Vivimos dentro de una era de simplificación, de facilitación, de idiotización, si me permiten. Una época en la que todo debe ser sencillo, accesible y nunca llevar al error o a la toma de decisiones conflictivas. Hay una voluntad evidente de evitar el raciocinio para esquivar los traumas que parecen ir asociados a la frustración, como si fallar y corregir no fueran piezas básicas del aprendizaje. Se eliminan las dicotomías, las tildes diacríticas, los planes complicados y las tramas confusas. Todo a nuestro alrededor se esfuerza por alcanzar lo lineal, lo cómodo, lo que uno puede conquistar con tareas simples como apretar un botón, deslizar una pantalla o beber de un botijo. Es esta una época de escasa actividad cerebral, de poco esfuerzo mental, de casi nula promoción de la inteligencia.
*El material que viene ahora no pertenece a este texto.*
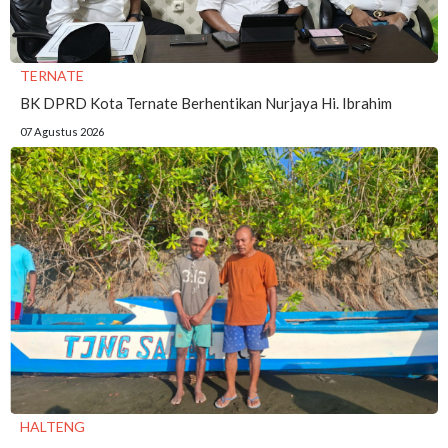
TERNATE
BK DPRD Kota Ternate Berhentikan Nurjaya Hi. Ibrahim
07 Agustus 2026
HALTENG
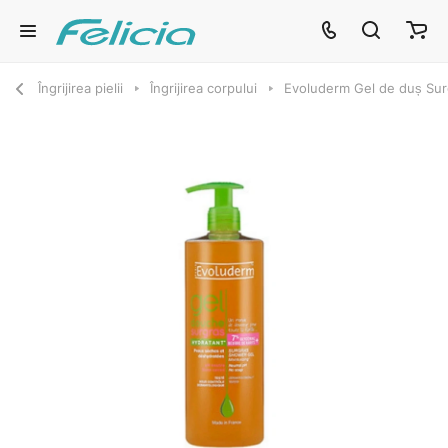
Îngrijirea pielii
Îngrijirea corpului
Evoluderm Gel de duș Sur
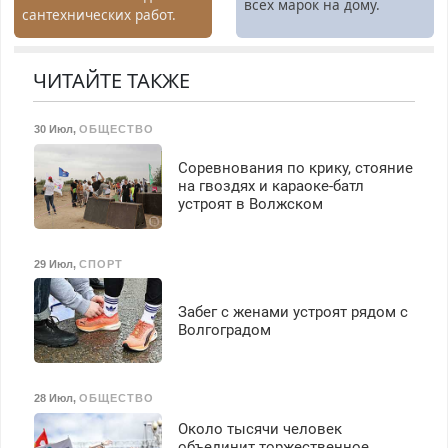
всех марок на дому.
сантехнических работ.
Быстро. Качественно.
Недорого.
ЧИТАЙТЕ ТАКЖЕ
30 Июл
,
ОБЩЕСТВО
Соревнования по крику, стояние
на гвоздях и караоке-батл
устроят в Волжском
29 Июл
,
СПОРТ
Забег с женами устроят рядом с
Волгоградом
28 Июл
,
ОБЩЕСТВО
Около тысячи человек
объединит торжественное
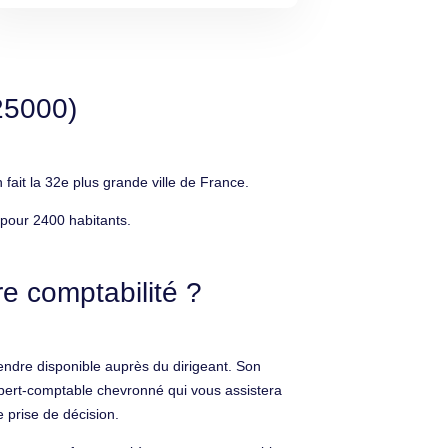
25000)
it la 32e plus grande ville de France.
pour 2400 habitants.
e comptabilité ?
endre disponible auprès du dirigeant. Son
xpert-comptable chevronné qui vous assistera
e prise de décision.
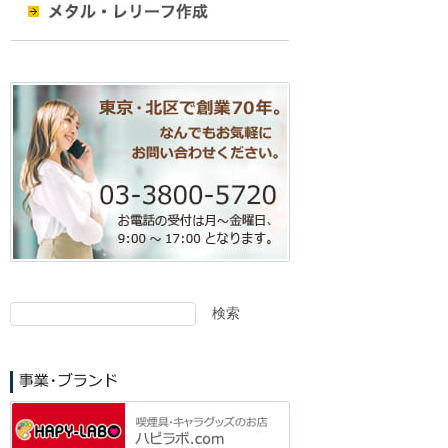
検索
検
索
Casi parecemos controlados por un Gran Hermano invisible que dedica todo su tiempo a buscar de forma incansable la obtención de ciudadanos sin inquietudes, fácilmente domesticables, desentrenados para todo lo que sea razonar, descubrir o indagar en las profundidades de aquellos mensajes que debemos desentrañar entre las líneas. Menos mal que ante esta infame ola de simplificación que solo puede generar desidia y estupidez, queda gente dispuesta a sacudir nuestras neuronas con el poder infalible de la imagen, de lo diferente, de lo abstracto, de lo inasible. Menos mal que todavía nos quedan autores como David Sánchez.
En otro lugar, un poco más tarde es un nuevo mazazo del autor madrileño a los cimientos de esa torre de simpleza en la que pretenden hacinarnos. Como toda su obra anterior, su capacidad para crear sensaciones, asombro y extrañeza se imponen a la construcción clásica del argumento tal y como lo conocemos. Lo que Sánchez hace va más allá de la narración canónica, y antepone lo formal como medio para conseguir un fondo en el que la interpretación del lector es siempre particular, propia y, por tanto, nunca unívoca. Y de eso se trata. De generar experiencias únicas. De confundir. De revolver las tripas. De hacer que el público alucine, flipe, delire y se ofusque ante lo opaco y lo sublime. De construir un lenguaje abierto a interpretaciones, surrealista, libre, onírico y, a la vez, que posea una solidez subyacente casi impropia de lo lisérgico. De abrir las puertas a un viaje referencial que bebe de muchas de las imágenes grabadas a fuego en lo colectivo, para luego pervertirlas bajo una nueva forma tan fascinante como tóxica; tan explosiva como mórbida.
Lo visual se convierte en la piedra angular del mensaje, relegando a la palabra escrita a una nada casi total. Lo gráfico es el peyote que nos coloca en una rampa espiritual e iniciática en la que la clave es dejarse llevar. El poder del dibujo como herramienta suprema se impone en esa línea pulcra y perfecta de Sánchez, unida a los colores planos y sólidos que chocan como una bola de demolición contra lo difuso y cambiante del concepto que se expone. Es una lucha salvaje, brutal, un duelo fascinante entre lo diáfano del arte, la pulsión enfermiza por un universo sin sombras y lo imposible de la idea. Una pelea a navajazos entre la perfección del trazo y la mutación continua de lo creado. Una batalla que se resuelve en la mente del lector, dejando el regusto de lo grandioso, de lo inmenso, de estar tocando la pata de un elefante mientras crees que lames la columna maestra de un templo ancestral.
En otro lugar, un poco más tarde es un nuevo Génesis. Un capítulo perdido de El origen de las especies. Una reinterpretación de 2001: Una odisea del espacio que brota de lo automático del subconsciente. No es sencillo. No pretende serlo. No es fácil. Ni lo busca. No es cómodo. Por fortuna. Es una patada. Un puñetazo. Un golpe sobre la mesa asestado con un mazo de quince quilos de alguien que comprende que asentarse es encharcarse y, a la larga, pudrirse. La confirmación de una carrera que sigue una línea clara y coherente, que no se traiciona a sí misma, que se mantiene siempre ajena a lo convencional y, por tanto, a lo comercial. Un trabajo entroncado con esa tradición subversiva del arte entendido como aparato de revolución y quiebra. Una búsqueda activa de la realidad posmoderna e imposible, de los límites de lo real, del juego infinito y sin fronteras que proporciona ese campo de juego inagotable y en el que todo es posible llamado cómic. Un artefacto perverso, inmisericorde y sublime.